### What you will do
Whenever a line in the entries below contains "European", copy that line.

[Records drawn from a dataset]
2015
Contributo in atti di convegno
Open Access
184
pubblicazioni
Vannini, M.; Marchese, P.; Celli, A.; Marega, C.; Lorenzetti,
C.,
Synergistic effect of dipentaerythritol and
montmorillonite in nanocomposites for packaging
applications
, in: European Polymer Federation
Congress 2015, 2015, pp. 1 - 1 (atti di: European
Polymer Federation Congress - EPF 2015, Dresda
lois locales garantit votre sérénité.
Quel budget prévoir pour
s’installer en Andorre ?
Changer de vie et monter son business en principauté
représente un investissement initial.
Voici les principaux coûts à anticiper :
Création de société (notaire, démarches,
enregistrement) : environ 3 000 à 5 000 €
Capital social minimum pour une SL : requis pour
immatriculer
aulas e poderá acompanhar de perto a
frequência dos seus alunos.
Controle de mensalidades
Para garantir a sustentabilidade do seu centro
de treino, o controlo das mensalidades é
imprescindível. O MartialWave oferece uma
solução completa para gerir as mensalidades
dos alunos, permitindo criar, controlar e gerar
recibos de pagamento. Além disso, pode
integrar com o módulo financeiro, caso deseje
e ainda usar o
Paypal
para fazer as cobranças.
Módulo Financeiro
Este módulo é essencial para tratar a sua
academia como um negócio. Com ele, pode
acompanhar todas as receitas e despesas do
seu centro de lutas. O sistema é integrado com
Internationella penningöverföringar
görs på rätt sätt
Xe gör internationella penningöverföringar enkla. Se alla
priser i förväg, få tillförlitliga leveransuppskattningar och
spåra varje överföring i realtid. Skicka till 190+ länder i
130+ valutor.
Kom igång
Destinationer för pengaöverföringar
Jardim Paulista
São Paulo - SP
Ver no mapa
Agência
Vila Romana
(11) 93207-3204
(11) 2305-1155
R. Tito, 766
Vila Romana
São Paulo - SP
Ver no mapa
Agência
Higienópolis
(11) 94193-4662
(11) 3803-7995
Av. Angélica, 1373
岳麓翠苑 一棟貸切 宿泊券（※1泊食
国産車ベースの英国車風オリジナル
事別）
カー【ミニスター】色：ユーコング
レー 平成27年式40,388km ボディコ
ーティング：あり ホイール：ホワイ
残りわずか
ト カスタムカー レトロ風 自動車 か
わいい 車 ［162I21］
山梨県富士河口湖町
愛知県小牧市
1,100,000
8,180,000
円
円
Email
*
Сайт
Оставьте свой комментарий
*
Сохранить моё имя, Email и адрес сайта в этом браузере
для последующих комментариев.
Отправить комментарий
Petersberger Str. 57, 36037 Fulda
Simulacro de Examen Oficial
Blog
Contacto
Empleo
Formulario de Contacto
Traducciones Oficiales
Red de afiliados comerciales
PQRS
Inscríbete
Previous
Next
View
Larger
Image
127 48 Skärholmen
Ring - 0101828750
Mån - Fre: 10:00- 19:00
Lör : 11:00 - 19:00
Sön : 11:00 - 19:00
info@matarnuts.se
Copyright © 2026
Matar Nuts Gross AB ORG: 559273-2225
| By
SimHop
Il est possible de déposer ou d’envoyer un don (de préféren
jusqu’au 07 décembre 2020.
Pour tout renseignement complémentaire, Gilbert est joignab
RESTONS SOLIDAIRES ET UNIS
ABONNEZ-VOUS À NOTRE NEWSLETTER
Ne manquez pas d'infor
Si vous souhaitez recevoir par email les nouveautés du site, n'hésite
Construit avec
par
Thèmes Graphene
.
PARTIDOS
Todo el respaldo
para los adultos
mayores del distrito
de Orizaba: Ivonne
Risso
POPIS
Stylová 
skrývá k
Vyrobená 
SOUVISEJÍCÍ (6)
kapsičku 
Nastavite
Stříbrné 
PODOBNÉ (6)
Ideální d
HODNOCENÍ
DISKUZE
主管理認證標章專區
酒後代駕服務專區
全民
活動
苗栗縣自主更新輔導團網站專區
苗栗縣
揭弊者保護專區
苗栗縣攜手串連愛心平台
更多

### Exercise output
, in: European Polymer Federation
Congress 2015, 2015, pp. 1 - 1 (atti di: European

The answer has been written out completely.